• **REQUIRED ACTION**: From the records below, transcribe only the lines running from the one with "下一座世界工廠：黑土變黃" through the one with "壯大的非洲………more". Keep both of those end lines.

______________________________

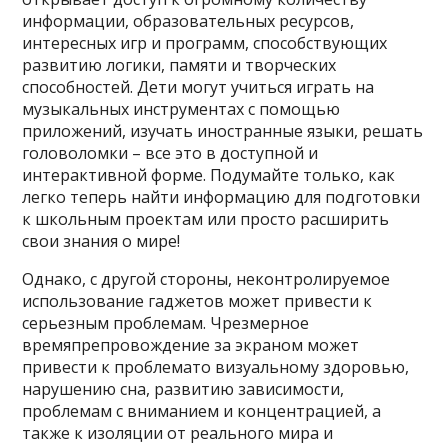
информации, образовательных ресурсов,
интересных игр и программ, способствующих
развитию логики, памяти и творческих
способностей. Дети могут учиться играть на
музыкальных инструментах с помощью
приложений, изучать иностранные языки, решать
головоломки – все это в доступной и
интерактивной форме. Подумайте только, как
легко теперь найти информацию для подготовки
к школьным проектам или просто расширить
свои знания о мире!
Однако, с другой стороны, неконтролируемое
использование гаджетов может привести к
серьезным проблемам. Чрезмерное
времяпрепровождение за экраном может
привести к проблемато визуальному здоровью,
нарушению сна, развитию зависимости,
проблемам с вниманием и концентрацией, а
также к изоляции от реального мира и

______________________________

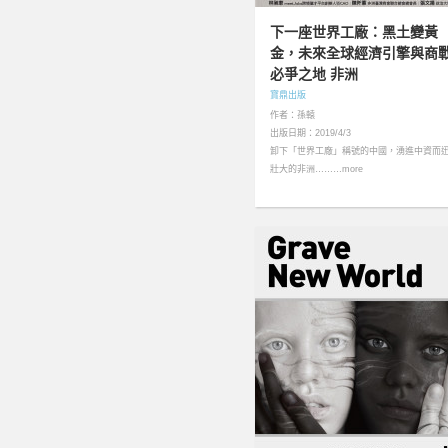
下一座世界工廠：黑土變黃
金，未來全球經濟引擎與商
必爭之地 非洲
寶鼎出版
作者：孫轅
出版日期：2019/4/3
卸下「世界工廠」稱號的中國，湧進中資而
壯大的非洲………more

______________________________

• **ANSWER BOX**:
下一座世界工廠：黑土變黃
金，未來全球經濟引擎與商
必爭之地 非洲
寶鼎出版
作者：孫轅
出版日期：2019/4/3
卸下「世界工廠」稱號的中國，湧進中資而
壯大的非洲………more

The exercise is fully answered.